Connection to node1 closed.
abc@xyz:~$ ssh node@node1
node@node1's password:
node@node1:~$ kubectl get nodes
No resources found.
The connection to the server 172.16.2.171:6443 was refused - did you specify the right host or port?`enter code here`
node@node1:~$
node@node1:~$ ps -ef | grep 6443
node 7083 1920 0 13:36 pts/0 00:00:00 grep --color=auto 6443
Your kubelet
service is not running. Try to view its logs:
$ journalctl -u kubelet
To start the service:
$ sudo systemctl start kubelet
If you want to make kubelet
running during the boot you'll need to enbale it. First of all check the kubelet
service status:
$ systemctl status kubelet
There will be a line:
...
Loaded: loaded (/etc/systemd/system/kubelet.service; (enabled|disabled)
...
"disabled" entry means you should enable it:
$ sudo systemctl enable kubelet
But, highly likely it is already enabled, because this was done by "systemd vendor preset", so you will have to debug why kubelet
falls. You can post logs output here and stackoverflow's community will help you.
I assume that you did not install Kubernetes from packages delivered to your Linux distribution - as far as I know, installation on Ubuntu makes services dependent on Kubernetes installed to avoid the situation you are describing.
The problem you are facing is the lack of support for starting kubelet by systemd or other runtime scripts. Systemd is a system and a service manager. On behalf of them, Kubernetes starts on system boot.

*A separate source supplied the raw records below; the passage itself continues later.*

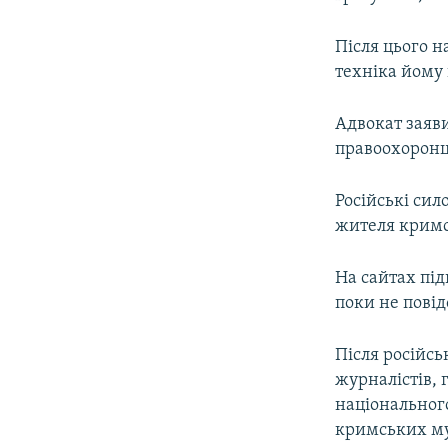
Після цього н
техніка йому 
Адвокат заяви
правоохоронц
Російські сил
жителя кримс
На сайтах пі
поки не пові
Після російсь
журналістів, 
національного
кримських мус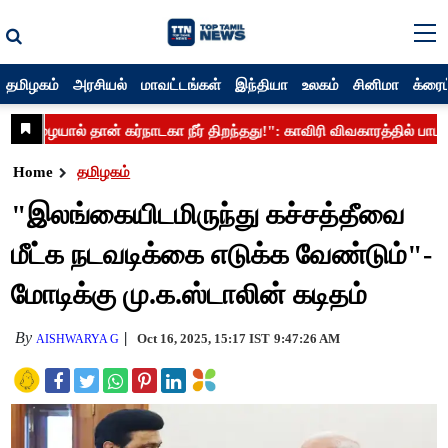
தமிழகம்
அரசியல்
மாவட்டங்கள்
இந்தியா
உலகம்
சினிமா
க்ரைம
Home
தமிழகம்
"இலங்கையிடமிருந்து கச்சத்தீவை
மீட்க நடவடிக்கை எடுக்க வேண்டும்"-
மோடிக்கு மு.க.ஸ்டாலின் கடிதம்
By
Oct 16, 2025, 15:17 IST
9:47:26 AM
AISHWARYA G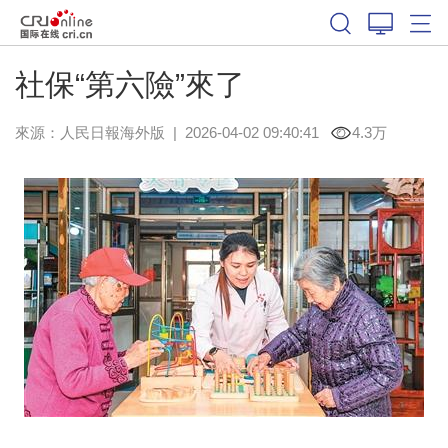
社保“第六險”來了
來源：
人民日報海外版
|
2026-04-02 09:40:41
4.3万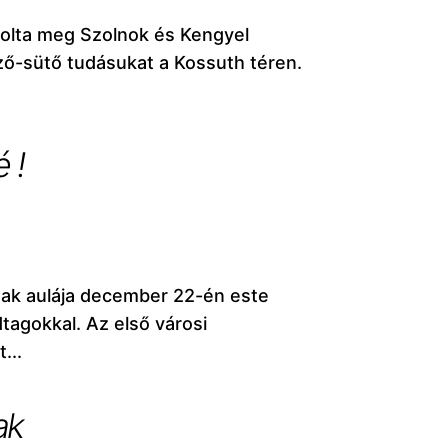
olta meg Szolnok és Kengyel
ő-sütő tudásukat a Kossuth téren.
 !
nak aulája december 22-én este
dtagokkal. Az első városi
...
ak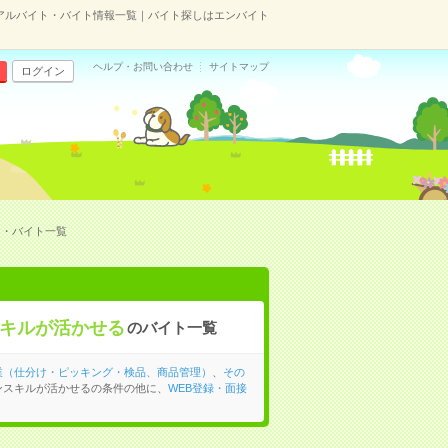
アルバイト・バイト情報一覧｜バイト探しはエンバイト
ヘルプ・お問い合わせ
サイトマップ
ログイン
ト・バイト一覧
キルが活かせる
のバイト一覧
業（仕分け・ピッキング・検品、商品管理）
、
その
ンスキルが活かせるの条件の他に、
WEB登録・面接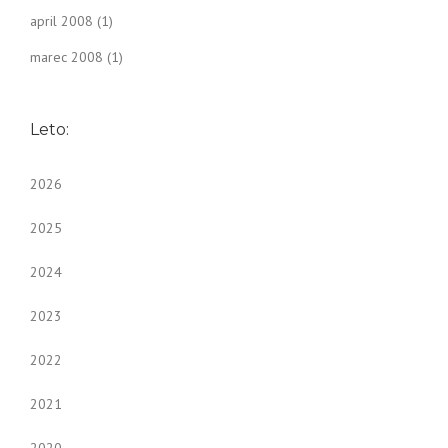
april 2008
(1)
marec 2008
(1)
Leto:
2026
2025
2024
2023
2022
2021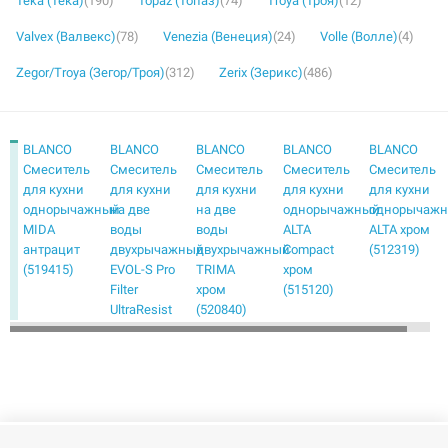
Teka (Тека)
(190)
Topaz (Топаз)
(74)
Troya (Троя)
(12)
Valvex (Валвекс)
(78)
Venezia (Венеция)
(24)
Volle (Волле)
(4)
Zegor/Troya (Зегор/Троя)
(312)
Zerix (Зерикс)
(486)
BLANCO
BLANCO
BLANCO
BLANCO
BLANCO
Смеситель
Смеситель
Смеситель
Смеситель
Смеситель
для кухни
для кухни
для кухни
для кухни
для кухни
однорычажный
на две
на две
однорычажный
однорычаж
MIDA
воды
воды
ALTA
ALTA хром
антрацит
двухрычажный
двухрычажный
Compact
(512319)
(519415)
EVOL-S Pro
TRIMA
хром
Filter
хром
(515120)
UltraResist
(520840)
нержавеющая
сталь
(526276)
BLANCO
BLANCO
BLANCO
BLANCO
BLANCO
Смеситель
Смеситель
Смеситель
Смеситель
Смеситель
для кухни
для кухни
для кухни
для кухни
для кухни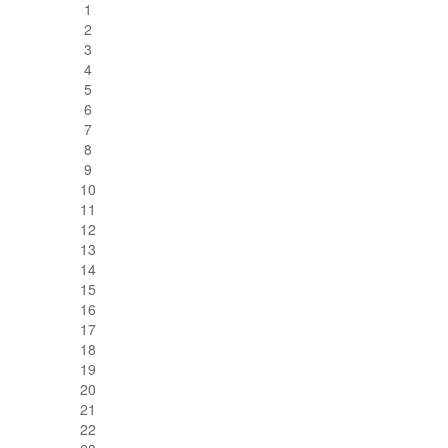
1
2
3
4
5
6
7
8
9
10
11
12
13
14
15
16
17
18
19
20
21
22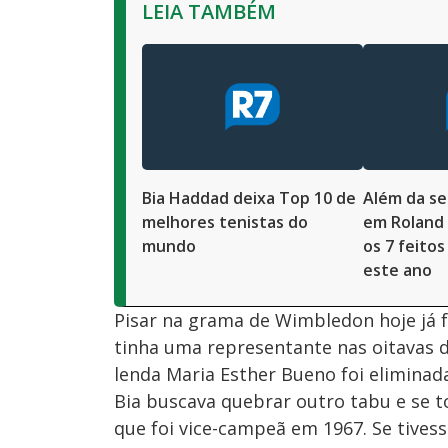
LEIA TAMBÉM
Bia Haddad deixa Top 10 de
Além da sem
melhores tenistas do
em Roland 
mundo
os 7 feito
este ano
Pisar na grama de Wimbledon hoje já fo
tinha uma representante nas oitavas 
lenda Maria Esther Bueno foi eliminada
Bia buscava quebrar outro tabu e se t
que foi vice-campeã em 1967. Se tivess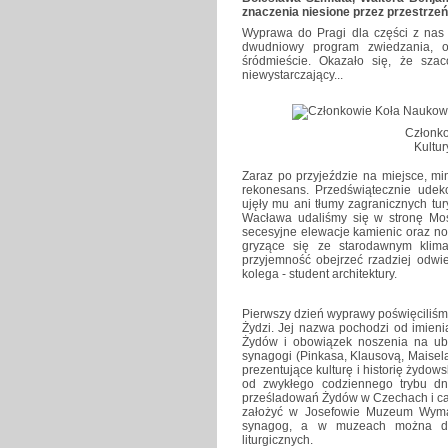
znaczenia niesione przez przestrzeń
Wyprawa do Pragi dla części z nas 
dwudniowy program zwiedzania, ob
śródmieście. Okazało się, że sza
niewystarczający...
Członk
Kultu
Zaraz po przyjeździe na miejsce, m
rekonesans. Przedświątecznie udek
ujęły mu ani tłumy zagranicznych tur
Wacława udaliśmy się w stronę Mos
secesyjne elewacje kamienic oraz no
gryzące się ze starodawnym klima
przyjemność obejrzeć rzadziej odwie
kolega - student architektury.
Pierwszy dzień wyprawy poświęciliśmy
Żydzi. Jej nazwa pochodzi od imienia
Żydów i obowiązek noszenia na ubr
synagogi (Pinkasa, Klausovą, Maise
prezentujące kulturę i historię żydo
od zwykłego codziennego trybu dni
prześladowań Żydów w Czechach i całe
założyć w Josefowie Muzeum Wymar
synagog, a w muzeach można do 
liturgicznych.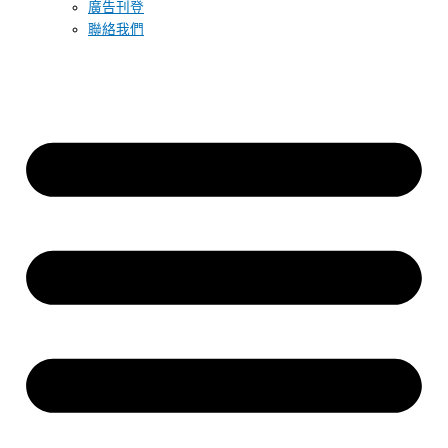
廣告刊登
聯絡我們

You may try to repair your installation by copying/creating required systemd configuration kubernetes.service
to your installation /etc/systemd
directory.
[Unit]
Description=Kubernetes Kubelet
Documentation=https://github.com/kubernetes/kubernetes
[Service]
ExecStartPre=/usr/bin/mkdir -p /etc/kubernetes/manifests
ExecStart=/usr/bin/kubelet \
--api-servers=http://127.0.0.1:8080 \
--allow-privileged=true \
--config=/etc/kubernetes/manifests \
--v=2
Restart=on-failure
RestartSec=5
[Install]
WantedBy=multi-user.target
and enable service with systemctl:
sudo systemctl enable kubelet
The journalctl logs may provide information about problems with Kubernetes Services if they still exist.